En août 1958, André Neher est frappé par le brutal décès de sa sœur Suzel Revel, âgée de 50 ans. Il est encore sous le choc de cette disparition lorsqu’il est mis en contact avec Jean Dahhan (1), philosophe, et son frère Bernard, peintre, tous deux gravement handicapés par une paralysie presque totale (myopathie). Ils vivent à Oran, en Algérie. André Neher s’ouvre de sa souffrance à Jean Dahhan dont il a immédiatement perçu et apprécié la profondeur, faite de sensibilité et d’intelligence mêlées.
Strasbourg, le 10 novembre 1958
Vais-je trouver la sérénité et le détachement qui me permettraient de choisir et de délimiter un sujet ? Je crains que non et je crois qu’il n’est pas souhaitable que j’essaie de m’évader de ce qui m’entoure et me tient encore par toutes les limites de mon être : la souffrance.
Souffrance face à la mort qui est un rapt. Souffrance face aux survivants qui sont des mutilés. Souffrance face à la vie qui a changé de pente et de signe. Souffrance devant Dieu qui est Père et Roi – dans le Silence.
D’autant plus blessé que j’avais consacré un cours à Job et que, comme chez Job, soudain, la réflexion a été mise à l’épreuve de la réalité. Je vous envoie quelques notes introductives inspirées par une approche juive du livre de Job et dans lesquelles tout, semble-t-il, trouve sa place pour qui sait interroger la tradition sur ce problème : mystère – mais qui a son point d’appui en l’homme et sa référence en Dieu. Job n’est pas un homme éprouvé comme Avraham qui retrouve l’enfant qu’il croyait perdu. C’est l’homme qui perd ses enfants – et, s’il en retrouve, ce ne peut être que d’autres. Mais la souffrance, en le rejetant sur lui-même, l’oblige précisément à se transcender vers autrui ou vers Dieu.

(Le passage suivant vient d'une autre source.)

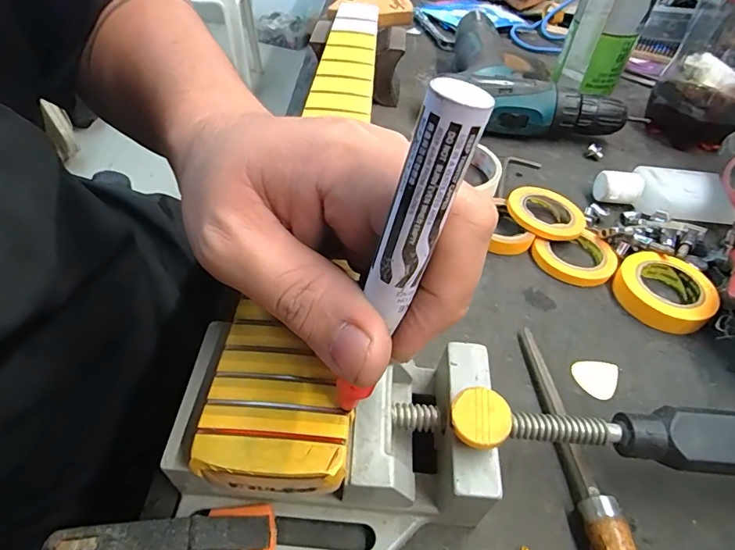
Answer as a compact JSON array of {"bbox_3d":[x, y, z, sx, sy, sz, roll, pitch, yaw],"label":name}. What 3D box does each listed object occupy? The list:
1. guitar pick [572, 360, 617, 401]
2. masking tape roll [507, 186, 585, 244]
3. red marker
[{"bbox_3d":[0.133,0.058,0.267,0.024,0.004,0.027,28,50,19],"label":"guitar pick"},{"bbox_3d":[0.137,-0.047,0.349,0.053,0.010,0.053,25,49,16],"label":"masking tape roll"},{"bbox_3d":[0.005,0.007,0.135,0.011,0.126,0.010,-2,45,-22],"label":"red marker"}]

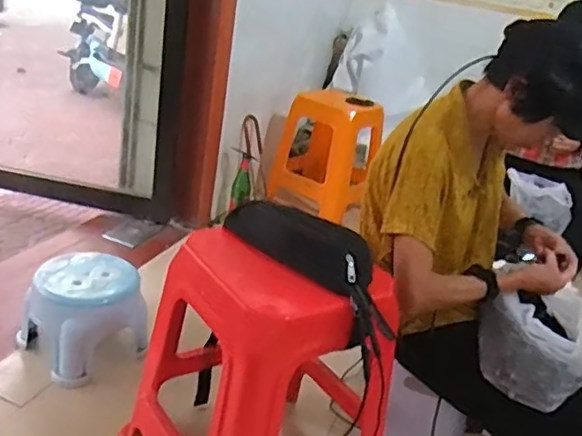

Cher Jean Dahhan, le choc de ces idées avec l’expérience réelle ne me les a pas fait perdre, mais comme par le marteau de la Parole de Dieu, dont parle Jérémie, elles ont été pulvérisées en mille étincelles qui brillent, sans doute, et restent lumière pour moi, mais d’un feu dispersé – dans lequel j’aspire à pouvoir remettre un ordre et un sens.
Je sais que vous connaissez vous aussi la souffrance sous de multiples formes. Voulez-vous me dire comment vous la ressentez, la pensez ? Au lieu de vous répondre, je vous pose des questions.
Voyez-y le signe de ma profonde sympathie et de mon estime pour vous, et de la certitude que j’ai de pouvoir trouver en vous, avec vous, une route sur laquelle il sera réconfortant et fécond d’avancer.